▸ **Requirement**
Restate word for word the entries below, starting at the line with "the parked car at (x=267, y=467) | 33531" and ending at the line with "the green shrub at (x=78, y=302) 221.5". Keep both end lines and omit the pictures.

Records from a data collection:
□ □ □ □

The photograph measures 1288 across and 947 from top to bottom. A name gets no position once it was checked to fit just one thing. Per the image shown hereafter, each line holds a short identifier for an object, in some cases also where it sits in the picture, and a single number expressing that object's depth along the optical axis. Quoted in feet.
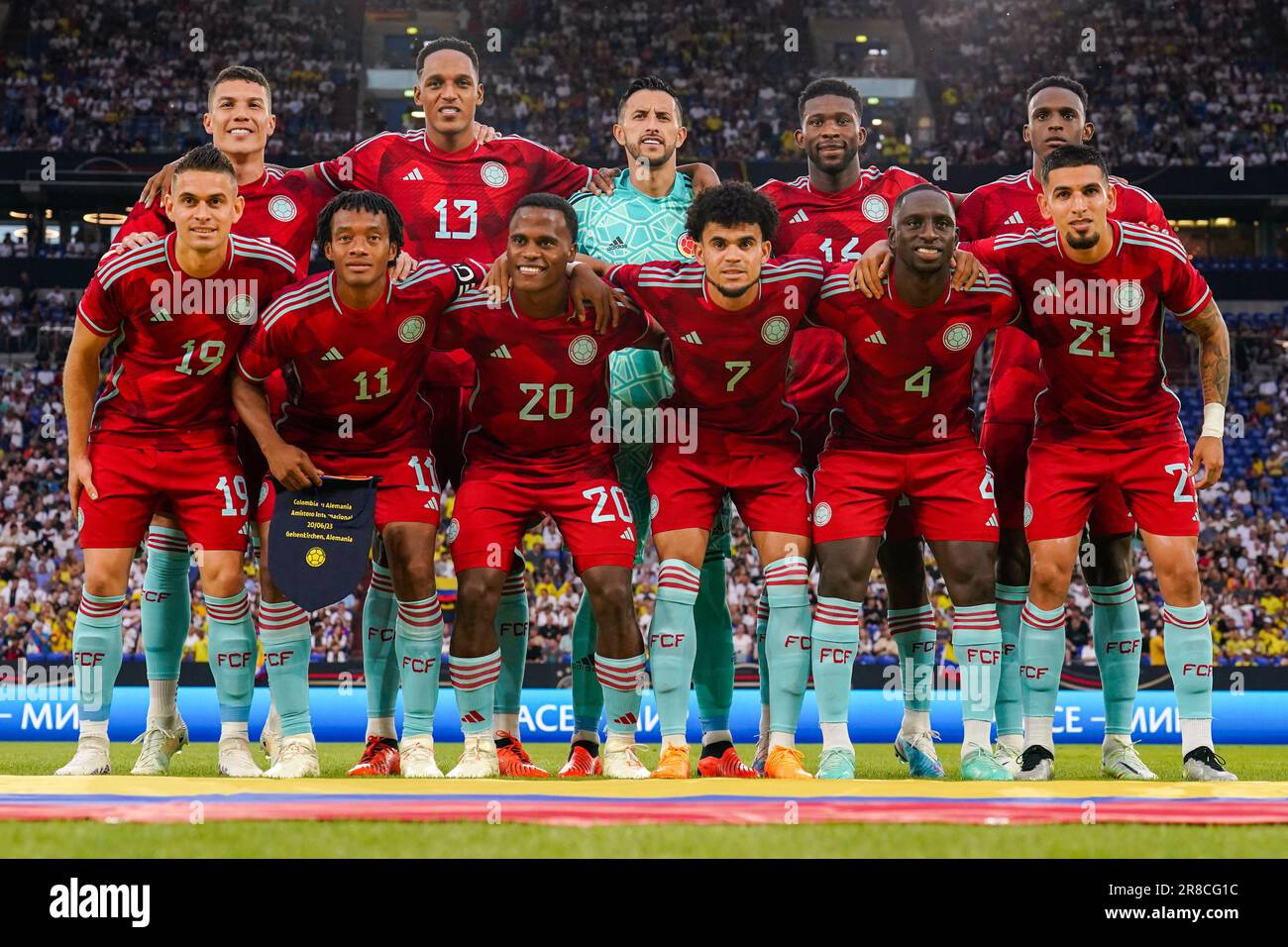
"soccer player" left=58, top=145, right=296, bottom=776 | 20.18
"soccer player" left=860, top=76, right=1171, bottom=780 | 21.86
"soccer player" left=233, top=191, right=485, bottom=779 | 19.80
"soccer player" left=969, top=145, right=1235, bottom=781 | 20.33
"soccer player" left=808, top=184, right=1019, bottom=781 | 19.72
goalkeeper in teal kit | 22.04
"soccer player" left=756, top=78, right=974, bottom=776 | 22.26
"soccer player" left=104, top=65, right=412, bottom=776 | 21.75
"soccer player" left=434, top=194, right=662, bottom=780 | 19.97
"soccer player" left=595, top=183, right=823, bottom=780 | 19.79
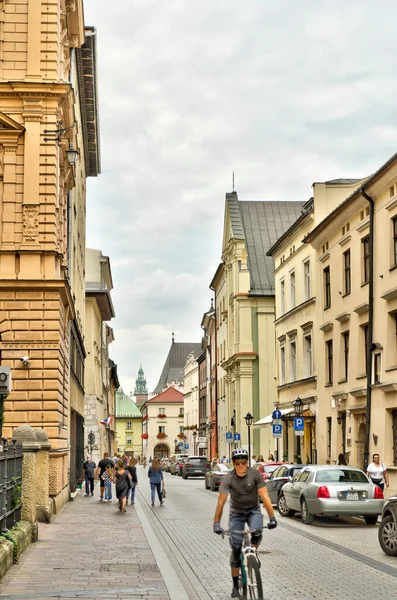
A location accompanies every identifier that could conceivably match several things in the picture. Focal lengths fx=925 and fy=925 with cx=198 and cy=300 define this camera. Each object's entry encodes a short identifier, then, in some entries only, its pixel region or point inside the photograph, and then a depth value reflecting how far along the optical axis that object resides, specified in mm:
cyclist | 10320
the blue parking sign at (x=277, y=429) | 38656
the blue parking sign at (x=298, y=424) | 34094
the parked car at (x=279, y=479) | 26625
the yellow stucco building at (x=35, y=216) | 24109
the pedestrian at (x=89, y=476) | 36719
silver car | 20750
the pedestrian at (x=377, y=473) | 25344
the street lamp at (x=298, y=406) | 35219
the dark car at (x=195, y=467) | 62719
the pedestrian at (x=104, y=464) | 34375
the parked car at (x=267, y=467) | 33531
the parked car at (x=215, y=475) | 41238
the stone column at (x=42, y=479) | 19781
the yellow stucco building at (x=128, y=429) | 177125
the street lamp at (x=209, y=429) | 86812
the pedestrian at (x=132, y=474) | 31319
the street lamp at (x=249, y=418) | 45572
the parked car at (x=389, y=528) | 14609
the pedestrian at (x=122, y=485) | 26688
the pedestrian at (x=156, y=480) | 31103
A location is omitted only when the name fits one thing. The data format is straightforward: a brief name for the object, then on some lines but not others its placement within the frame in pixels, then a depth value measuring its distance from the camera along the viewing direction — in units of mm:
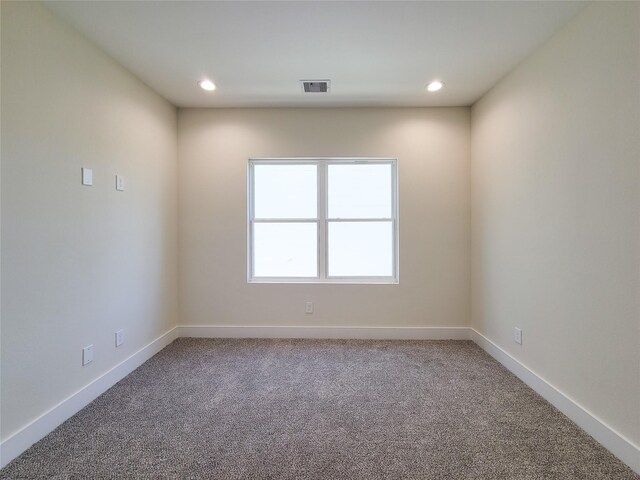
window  3314
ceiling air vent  2643
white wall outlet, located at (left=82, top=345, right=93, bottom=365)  2018
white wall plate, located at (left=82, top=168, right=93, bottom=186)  2021
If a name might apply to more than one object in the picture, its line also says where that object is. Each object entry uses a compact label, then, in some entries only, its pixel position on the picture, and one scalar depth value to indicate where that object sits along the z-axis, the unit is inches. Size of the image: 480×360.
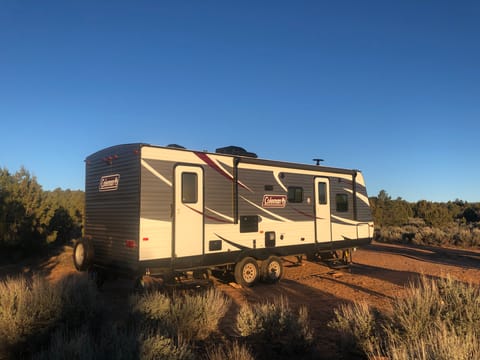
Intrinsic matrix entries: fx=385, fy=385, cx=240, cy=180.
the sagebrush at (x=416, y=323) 172.8
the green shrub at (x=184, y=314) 219.9
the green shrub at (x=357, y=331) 187.8
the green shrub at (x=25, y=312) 189.6
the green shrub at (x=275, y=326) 197.5
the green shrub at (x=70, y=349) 146.3
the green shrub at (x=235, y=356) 153.9
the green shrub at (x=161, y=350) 156.9
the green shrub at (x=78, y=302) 221.5
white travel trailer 323.0
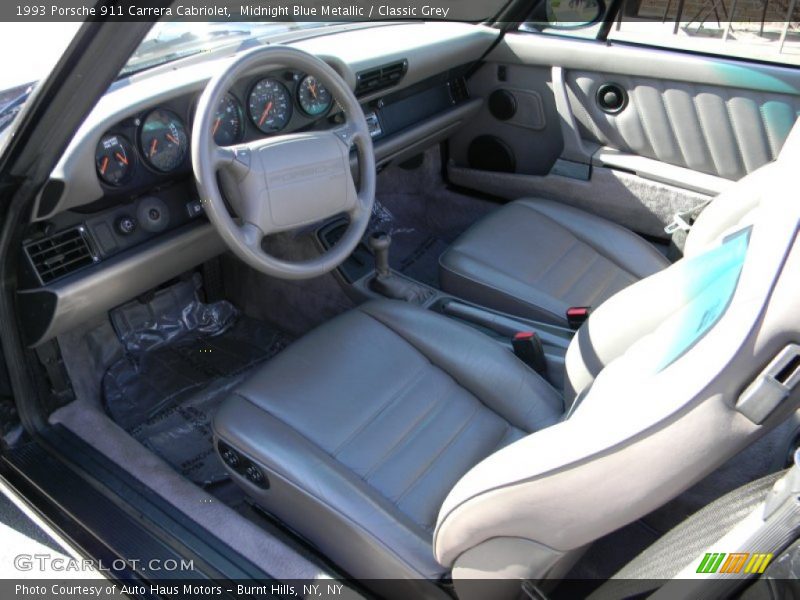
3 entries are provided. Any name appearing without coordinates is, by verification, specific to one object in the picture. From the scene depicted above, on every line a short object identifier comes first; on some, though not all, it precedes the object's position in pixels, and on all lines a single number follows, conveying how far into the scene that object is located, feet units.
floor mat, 6.95
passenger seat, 7.27
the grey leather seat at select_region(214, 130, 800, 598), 2.71
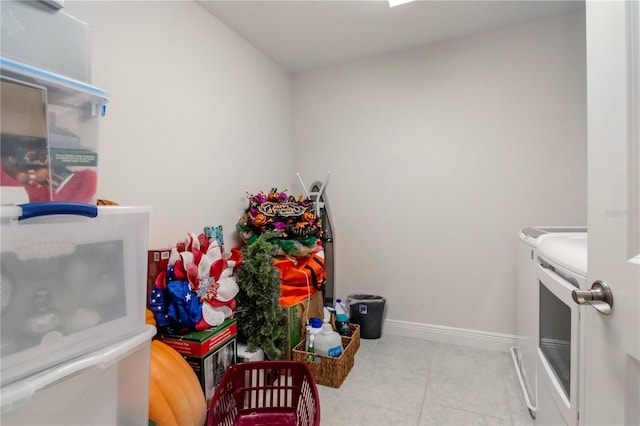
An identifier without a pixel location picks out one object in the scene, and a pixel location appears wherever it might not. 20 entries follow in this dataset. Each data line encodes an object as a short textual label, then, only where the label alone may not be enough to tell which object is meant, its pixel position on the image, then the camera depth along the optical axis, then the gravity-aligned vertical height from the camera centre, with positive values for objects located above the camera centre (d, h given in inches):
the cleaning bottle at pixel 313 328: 75.7 -29.6
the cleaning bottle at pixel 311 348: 71.9 -33.5
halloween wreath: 82.4 -3.4
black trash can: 94.4 -32.8
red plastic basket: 50.1 -32.5
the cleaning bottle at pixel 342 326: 86.6 -33.1
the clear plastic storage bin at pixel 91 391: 24.0 -16.7
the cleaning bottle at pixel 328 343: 72.3 -31.9
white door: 22.1 +0.4
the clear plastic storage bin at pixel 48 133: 24.8 +7.5
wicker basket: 69.9 -36.7
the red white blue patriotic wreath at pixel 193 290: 52.6 -14.2
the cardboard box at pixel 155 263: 54.9 -9.2
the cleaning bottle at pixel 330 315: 86.0 -30.1
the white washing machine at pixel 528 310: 56.7 -21.2
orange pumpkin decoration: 42.5 -26.6
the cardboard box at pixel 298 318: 73.3 -28.2
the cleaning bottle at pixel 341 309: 91.9 -30.4
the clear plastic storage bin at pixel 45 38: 26.2 +16.7
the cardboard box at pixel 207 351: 51.5 -24.5
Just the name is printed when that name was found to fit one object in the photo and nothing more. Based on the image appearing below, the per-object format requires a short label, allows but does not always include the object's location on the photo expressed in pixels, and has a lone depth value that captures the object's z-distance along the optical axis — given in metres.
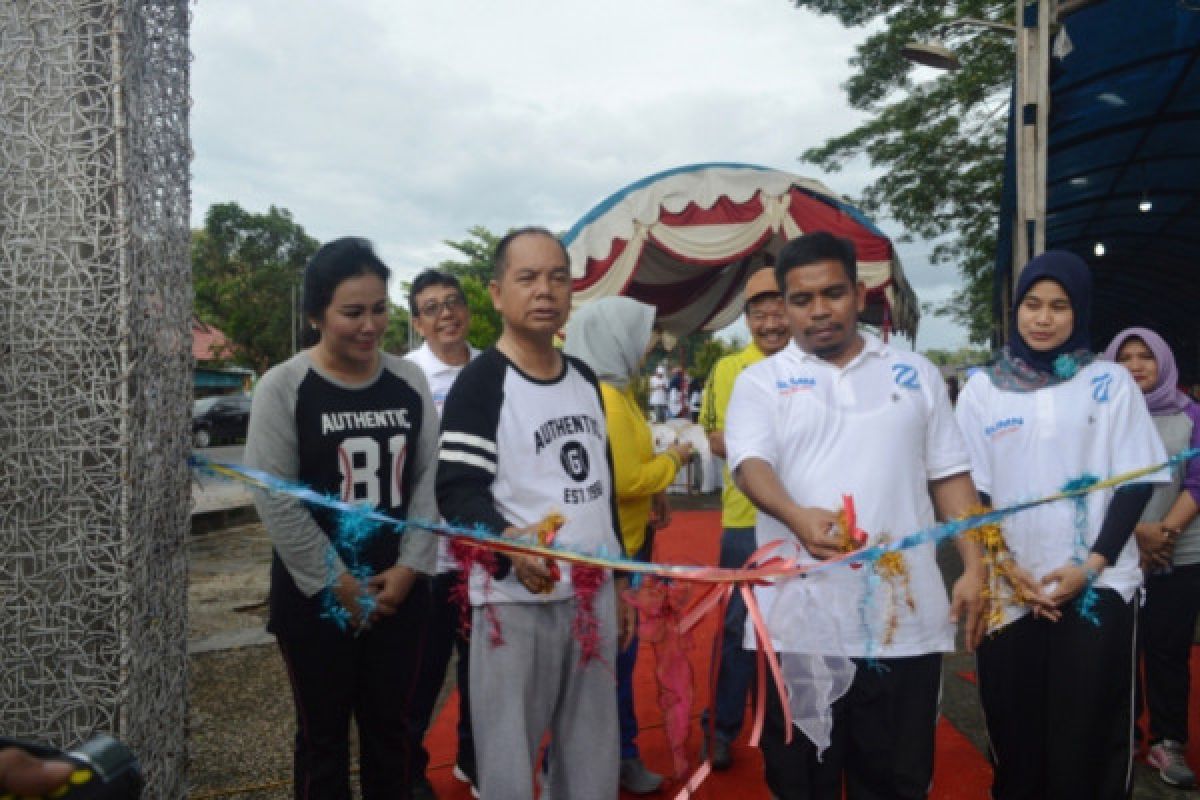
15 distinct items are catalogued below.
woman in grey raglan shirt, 2.29
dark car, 23.44
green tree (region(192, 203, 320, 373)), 34.41
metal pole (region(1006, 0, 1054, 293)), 5.17
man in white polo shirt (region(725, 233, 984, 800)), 2.00
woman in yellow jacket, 2.73
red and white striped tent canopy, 7.77
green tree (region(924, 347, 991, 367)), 63.35
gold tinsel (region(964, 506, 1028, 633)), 2.24
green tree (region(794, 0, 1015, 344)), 12.98
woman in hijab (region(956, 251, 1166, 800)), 2.32
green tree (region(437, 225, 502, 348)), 26.30
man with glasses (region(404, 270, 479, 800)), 3.05
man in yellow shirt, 3.36
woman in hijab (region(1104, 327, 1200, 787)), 3.21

□ □ □ □

▸ **Answer to this problem**
the parked car at (x=267, y=467) | 33531
the parked car at (x=215, y=475) | 41238
the stone column at (x=42, y=479) | 19781
the yellow stucco building at (x=128, y=429) | 177125
the street lamp at (x=209, y=429) | 86812
the pedestrian at (x=132, y=474) | 31319
the street lamp at (x=249, y=418) | 45572
the parked car at (x=389, y=528) | 14609
the pedestrian at (x=122, y=485) | 26688
the pedestrian at (x=156, y=480) | 31103
A location is omitted only when the name fits one thing. The data format is straightforward: a brief name for the object, then on some lines but not others its placement within the frame in pixels, then a depth value measuring its distance from the camera along the viewing direction — in units of mm:
window  3314
ceiling air vent  2643
white wall outlet, located at (left=82, top=345, right=93, bottom=365)  2018
white wall plate, located at (left=82, top=168, right=93, bottom=186)  2021
If a name might apply to more than one object in the picture, its line also says where that object is. Each object entry uses a compact label, then, in some entries only, its pixel position on the picture, and one scalar depth value to indicate where that object sits along the z-axis, the unit is inches. Size of the image: 480×360.
Intrinsic matrix entries: fx=385, fy=385, cx=240, cy=180.
the sagebrush at (x=416, y=323) 172.8
the green shrub at (x=184, y=314) 219.9
the green shrub at (x=357, y=331) 187.8
the green shrub at (x=25, y=312) 189.6
the green shrub at (x=275, y=326) 197.5
the green shrub at (x=70, y=349) 146.3
the green shrub at (x=235, y=356) 153.9
the green shrub at (x=161, y=350) 156.9
the green shrub at (x=78, y=302) 221.5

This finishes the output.